Hoover foi o grande chefão do FBI durante décadas. Sua gestão foi marcada pela criação de uma vastíssima rede de dossiês contra algumas das personas públicas mais importantes dos Estados Unidos, e sua intensa e tresloucada campanha contra a criminalidade logo desaguou no bem menos alentador cenário da paranóia comunista que então surgia no país. Foi por causa da intensa perseguição do FBI de Hoover, por exemplo, que Charles Chaplin abandonou os Estados Unidos na década de 1940.

A parte estética é outro triunfo do filme. Já faz tempo que Mann tem utilizado o digital com crescente ousadia. Em “Inimigos públicos” ele chega a um estado de quase desficcionalização da cena -muito propício para se filmar uma história real-, principalmente por causa das cores pouco contrastantes, mesmo apagadas. Assim, nas poucas vezes em que luzes espocam na tela, o efeito é inebriante. As metralhadoras são uma das mais constantes fazedoras de luzes nesse filme. Uma metáfora para a violência em um período de trevas? Isso aliado ao fato de que nunca no cinema os tiros soaram como aqui. É uma experiência radicalmente diferente de qualquer outro tiroteio cinematográfico.

As outras luzes que pipocam com certa frequencia são as dos flashes da máquinas fotográficas. Curiosamente, são esses flashes que vão iniciar a derrocada de Dillinger, pois quando ele se torna famoso demais, ganhando as capas dos jornais, os barões da máfia, os grandes gângsters da época, os homens que controlam a criminalidade invisível -prostituição, jogo, suborno-, mas muito mais danosa socialmente, abandonam Dillinger. Com um homem tão focado quanto Purvis no encalço de Dillinger, associar-se a ele é um risco que ninguem quer mais correr. Dillinger está sozinho, nem mesmo sua amante -a bela Marion Cotillard- escapou da danação da prisão.

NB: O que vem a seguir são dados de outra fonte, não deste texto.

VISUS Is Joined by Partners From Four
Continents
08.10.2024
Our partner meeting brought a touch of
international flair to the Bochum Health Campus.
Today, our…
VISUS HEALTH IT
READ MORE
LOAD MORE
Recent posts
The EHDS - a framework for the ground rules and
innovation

Mann explora a questão da fama em um momento antológico, no qual Dillinger entra sozinho na delegacia na qual Purvis e sua equipe estão instalados. Na porta da sala de trabalho da equipe, lê-se que é uma divisão especial para pegar Dillinger – o nome do bandido na porta. Dentro da ampla sala, Dillinger passa despercebido pelos poucos policias presentes, e vê não apenas as fotos de todos os seus companheiros -mortos-, de sua amanta -presa- e a sua, mas, principalmente, depara-se com o tamanho da mobilização em torno dele. Nota-se uma ponta de vaidade em Dillinger.

Essa fama que tambem é danação atinge seu ápice na cena final do filme, quando Dillinger é morto -lembremos que a história não só é verdadeira, mas muito conhecida- na saída de um cinema, após assistir, justamente, a um filme de gângster, que retrata um personagem com uma ética muito parecida com a sua: ainda que criminoso, leal aos amigos e à amante. As circunstâncias de sua morte, na verdade, marcam tambem o momento em que o trem vingativo do FBI, de Hoover, é colocado definitivamente nos trilhos, pois Dillinger era a figura que faltava no baralho de criminosos de Hoover para justificar o crescente poder não só investigativo, mas principalmente econômico daquela instituição.

No final, a grande vítima de toda a história é Purvis. Um homem extremamente correto autorizado a usar de todos os meios para atingir os fins, mas que não tem coragem de usá-los. A cena em que Purvis interrompe o violento interrogatório da personagem de Cotillard marca a tomada de consciência de Purvis sobre o horror. Dillinger, o bandido, é capaz de amar aquele belo ser; os homens da lei, seus subordinados, são capazes de destruir aquela beleza. Não à toa, Purvis teve o fim que teve. Mas isso só sabe quem vê o filme.